ASSIGNED TASK 1 — Using the market commentary below, decide whether each statement agrees with it, answering yes or no and quoting the words of the commentary that decide it: (a) Last week had the lightest trading volume of the year for the stock market. (b) The average bear market rally lasts 10 to 12 weeks. (c) The writer will treat an S&P 500 close below 1260 as confirmation that the rally is over.
ASSIGNED TASK 2 — According to the market commentary below, which two months are historically the market's worst?
ASSIGNED TASK 3 — Please list every month named in the market commentary below, giving each one only once.

PASSAGE SHOWN —

────────

That is what success in the stock market is really about.

When a market is in decline most people don't take action. They fail to recognize that the trend has changed on them or stubbornly think they are going to fight the market and just hold on in the face of losses, because they believe their positions will go up - because they have to.

The next thing you know their positions fall more and more and eventually they simply cannot take the losses anymore and sellout. They then admit the reality of the downtrend their stocks have been in and start to say that it is a bear market. The masses tend to do this together and that is why at real market bottoms almost everyone is bearish - but on the way down as they try to stay tough they convince themselves that the market is still bullish.

We saw this pattern play out to a tee back in May as the market topped out and fell for two months while the put/call ratios and VIX stayed subdued until the very end. People kept calling bottoms and holding on until Fannie Mae and Freddie Mac started to unwind. It was only then and over 200 points lower on the S&P 500 that fear came into the market - the type of fear that can put in a low and cause a rally.

And that market has rallied since that July low. But I am now worried now that the rally is near its end - if it has not ended already. And I know that hardly anyone is on guard for this. Few have taken profits on this rally. Few have said this is a bear market and I should use the rally to get out. Almost everyone is ignoring the reality of the bear market and the historical fact that the market's worst two months tend to be in September and October.

The market situation right now is very similar to what it was like in December and February. In both of those times the market put on a very short-lived bear market rally. During these rallies volume steadily declined just like it has right now. In fact last week was the lightest volume week of the year for the stock market. Both rallies ended with a lower high put in place. Last week the market rallied in the beginning of the week, but failed to break through it earlier August highs and turned down hard on Friday and Tuesday on higher volume.

If it breaks its August lows then a confirmed double top will be put in place and you can expect to see substantially lower prices to follow. Right now you want to watch the 1260 level on the S&P 500. If the S&P 500 closes below this level then I'll take it as confirmation that the rally is over.

One thing worth noting is that the average bear market rally lasts 6-8 weeks. Last week marked week seven of the rally that began in July.

────────

INFORMATION SUPPLIED —

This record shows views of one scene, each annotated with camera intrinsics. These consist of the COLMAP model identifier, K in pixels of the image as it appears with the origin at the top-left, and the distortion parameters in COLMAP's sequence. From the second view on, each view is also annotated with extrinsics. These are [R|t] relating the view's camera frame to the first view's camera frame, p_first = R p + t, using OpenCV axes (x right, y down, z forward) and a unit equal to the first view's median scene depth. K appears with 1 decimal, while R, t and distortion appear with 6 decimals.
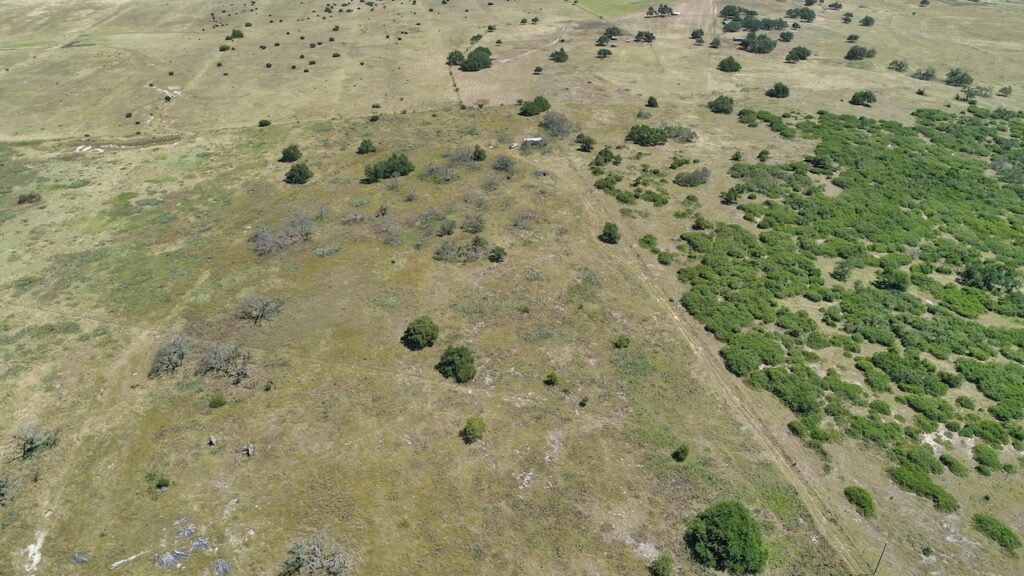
lens RADIAL K [[686.0, 0, 513.5], [0, 686.0, 294.1], [0, 0, 1]] dist [-0.001606, 0.000908]
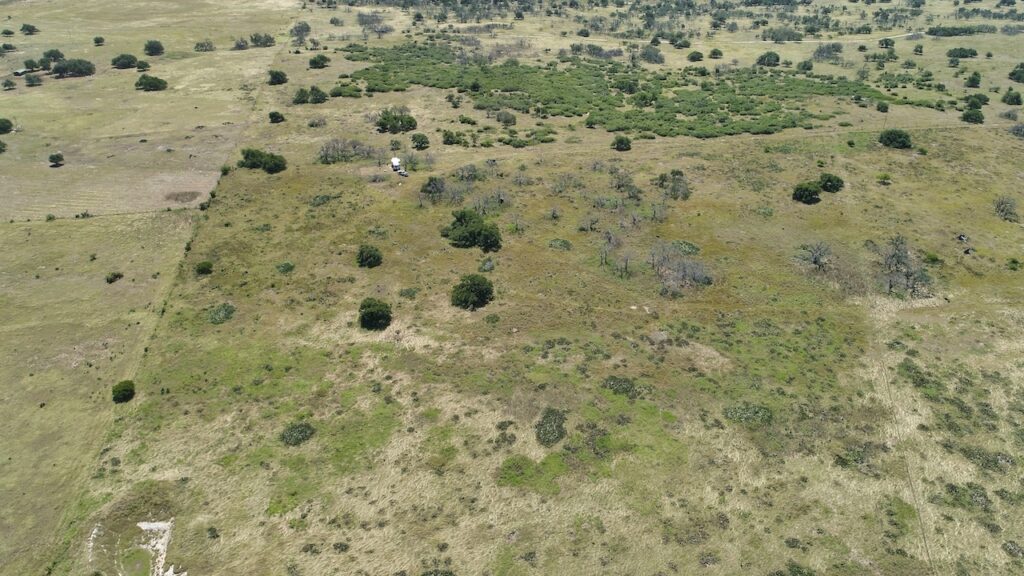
lens RADIAL K [[686.0, 0, 513.5], [0, 686.0, 294.1], [0, 0, 1]] dist [-0.001606, 0.000908]
pose [[-0.009142, -0.517434, 0.855674, -0.957499], [0.510608, 0.733324, 0.448904, -0.486747], [-0.859765, 0.441018, 0.257502, 0.821155]]
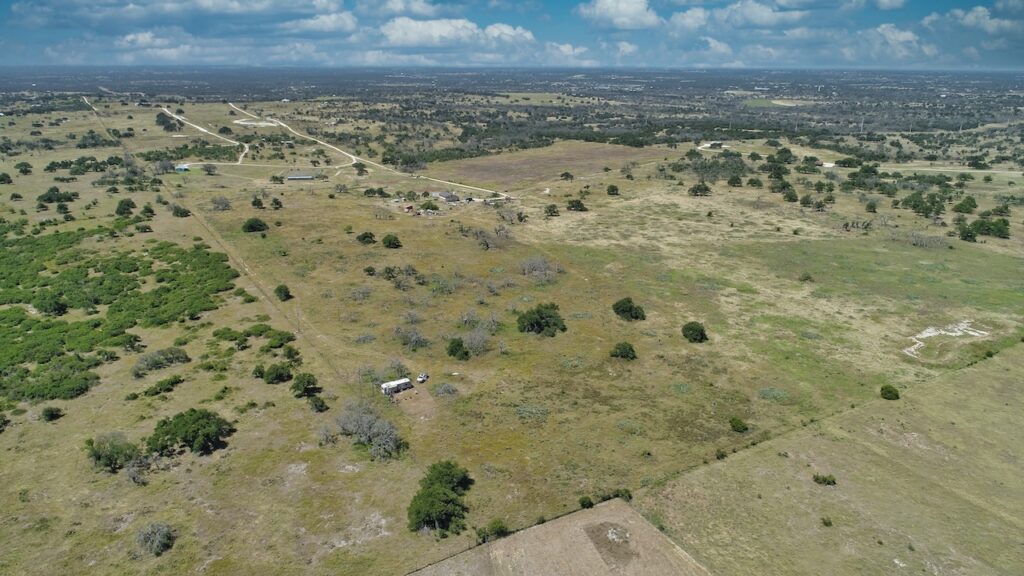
lens RADIAL K [[686.0, 0, 513.5], [0, 686.0, 294.1], [0, 0, 1]] dist [-0.001606, 0.000908]
pose [[-0.928422, 0.119296, -0.351855, 0.159828], [-0.192462, 0.655641, 0.730133, -0.870235], [0.317792, 0.745589, -0.585751, 1.543106]]
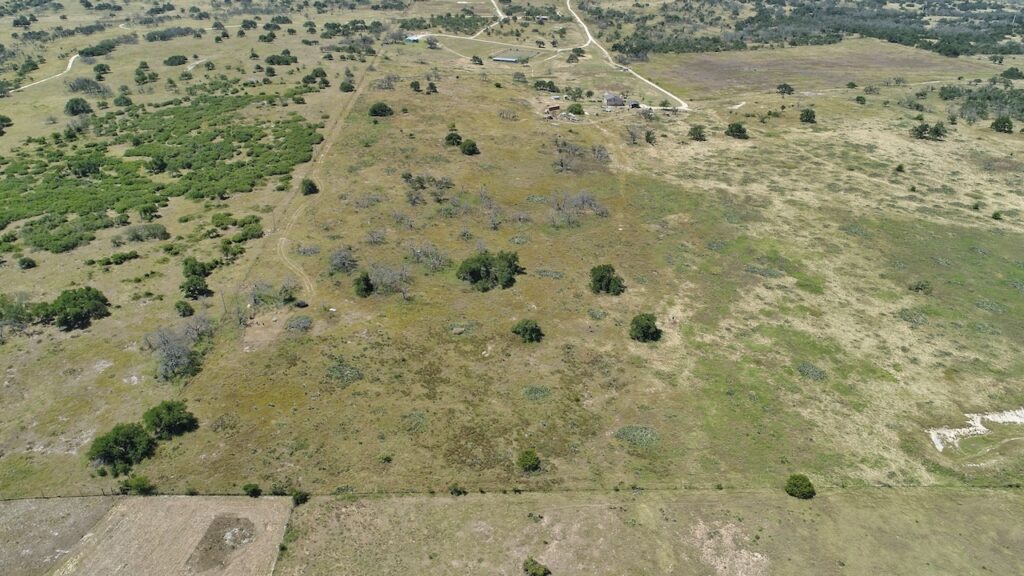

────────

TASK RESPONSE 1 —
(a) Yes: "In fact last week was the lightest volume week of the year for the stock market."
(b) No: "the average bear market rally lasts 6-8 weeks."
(c) Yes: "If the S&P 500 closes below this level then I'll take it as confirmation that the rally is over."

TASK RESPONSE 2 — September and October.

TASK RESPONSE 3 — May, July, September, October, December, February, August